透析患者さんに必要な一日のカロリー量やしっかりとカロリーを摂るための工夫についてみていきましょう。
透析患者さんの一日当たりの摂取カロリーの考え方
日本透析医学会の慢性透析患者の食事療法基準によると、透析患者さんの1日の摂取エネルギー量は標準体重BMI=22で計算して、体重1kg当たり30~35kcalとされています。
身長160cmの場合、「標準体重=身長(m)×身長(m)×22」に当てはめると、標準体重は1.6×1.6×22=56.32kg≒56.3kgとなります。
体重1kg当たり30~35kcalで計算すると、56.3kg×30kcal=1689kcal、56.3kg×35kcal=1970.5kcalで、1689~1970.5kcalが必要ということになります。

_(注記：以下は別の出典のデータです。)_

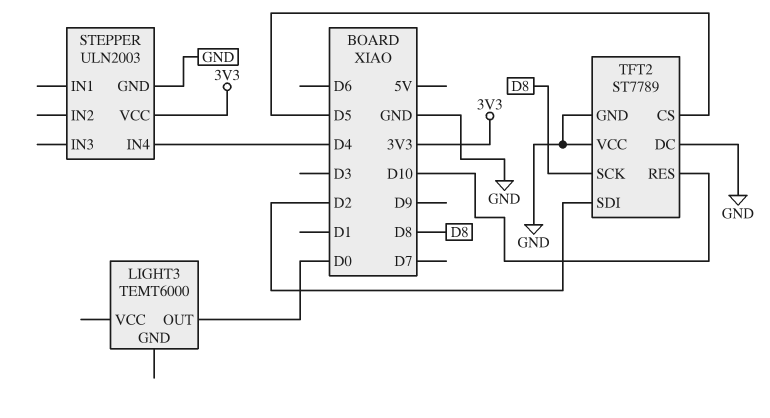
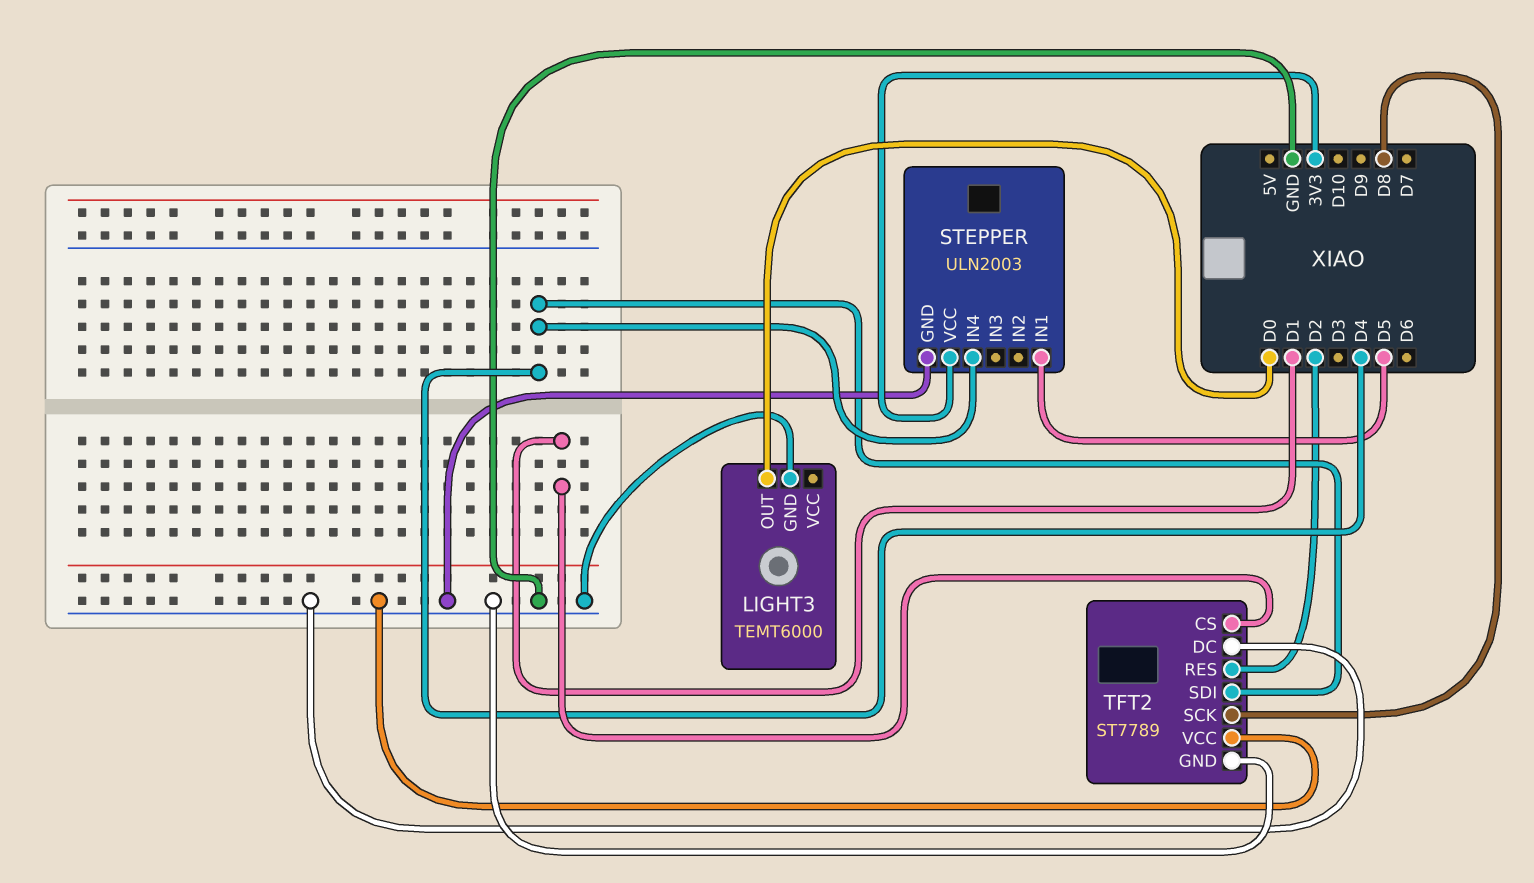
LIGHT3 pin GND: none -> GND
STEPPER pin IN1: none -> D5
TFT2 pin CS: D5 -> D1
TFT2 pin RES: D10 -> D2
TFT2 pin SDI: D2 -> D4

ただし、性別や年齢、身体活動度、合併症の有無など、個人の状態によって摂取カロリーは異なります。
参考文献:慢性透析患者の食事療法基準 透析会誌47
一度の透析での消費カロリーはどれくらい?
血液透析時には体の水分は不足し、末梢の血管は拡がって血圧が下がりやすくなります。
血圧を一定に保とうとして心臓が血液をたくさん送り出そうとするため、多くのエネルギーを使います。また、たんぱく質の原料となるアミノ酸やグルコースが透析液へと移動して体から失われるので透析患者さんのエネルギー消費量は大きくなると言われています。
4時間の血液透析時のエネルギー消費量を調査した報告では、女性血液透析患者では141.3±25.5kcal/4hr、男性血液透析患者では187.8±50.2kcal/4hrという結果がみられています。
141kcalはコンビニのおにぎり(梅)1個程度、188kcalはプリン1個程度に相当します。
一般の女性対照者の消費カロリーと比べると体表面積や体重当たりでは透析患者さんの方が消費カロリーは多くなっています。
とくに、透析患者さんの透析時のカロリー消費量は食後において男女ともに増加がみられます。
参考文献1:(医)社団つばさ つばさクリニック 正しく食べて痩せない透析… 痩せは危険因子 …
参考文献2:血液透析患者の消費エネルギーと食事管理 透析会誌24
食欲低下時の原因とエネルギー摂取のための工夫
食欲が低下し、消費カロリーに対して摂取カロリーが少ない状態が続くと、体の脂肪やたんぱく質がエネルギーとして使われて痩せて筋肉が減るため疲れやすくなり、無気力となります。たんぱく質がエネルギーとして使われたあとには尿素窒素が残り、体の中に毒素もたまります。
体の良い状態を維持するには食欲低下の原因を探り、摂取カロリーを増やすことが必要です。
透析患者さんの食欲低下の原因
透析患者さんの食欲低下は次のようなさまざまな原因から起こります。
- ・透析が十分に行えずに尿毒症となる
- ・体の状態が酸性に傾く(アシドーシス)
- ・飲んでいる薬の副作用
- ・高齢による食事量の減少
- ・胃腸障害
- ・味覚障害
- ・慢性炎症、合併症
- ・活動量の低下
- ・うつや偏った食事の好みなど
- ・ひとり暮らしや老老介護などの社会的環境
透析患者さんの摂取カロリーを増やす工夫
食欲がなくて少ししか食べられないときには調理法や食事回数を増やす、栄養補助食品を利用するなどの工夫で摂取カロリーを増やしましょう。
調理法の工夫
同じ魚料理でも刺身や汁物、蒸し物などの油を使わないヘルシーな調理法よりも、油やバターでのソテーや油で揚げる調理法であれば、多くのカロリーを摂取できます。
煮物であれば砂糖を多めに入れる、和え物であればマヨネーズをプラスするなどプラスカロリーの考えで調味料を加えることもおすすめです。
食事回数を増やす
食べたいものや好みのものを積極的にとり入れ、食事回数を増やしてカロリーを多く摂りましょう。クッキー、チョコレート、小さめのおにぎりやパンなど、手軽に食べられる自分の好みのものを食事の間にプラスしてカロリーを摂ると良いでしょう。
栄養補助食品を利用する
少量で多くのカロリーを摂取できるドリンクやゼリーなどの栄養補助食品が販売されています。主治医や管理栄養士に相談して市販の栄養補助食品を取り入れることもおすすめです。
まとめ
透析患者さんにとって一日の摂取カロリーをしっかり摂ることは、十分な透析治療を受けるために大切なことです。
しかし、透析患者さんは高齢やさまざまな原因から食欲不振に陥りやすく、カロリー不足になりがちです。
油を多く使う調理法や調味料をプラスする、食事回数を増やす、栄養補助食品の利用など、カロリー摂取を増やす工夫を取り入れていきましょう。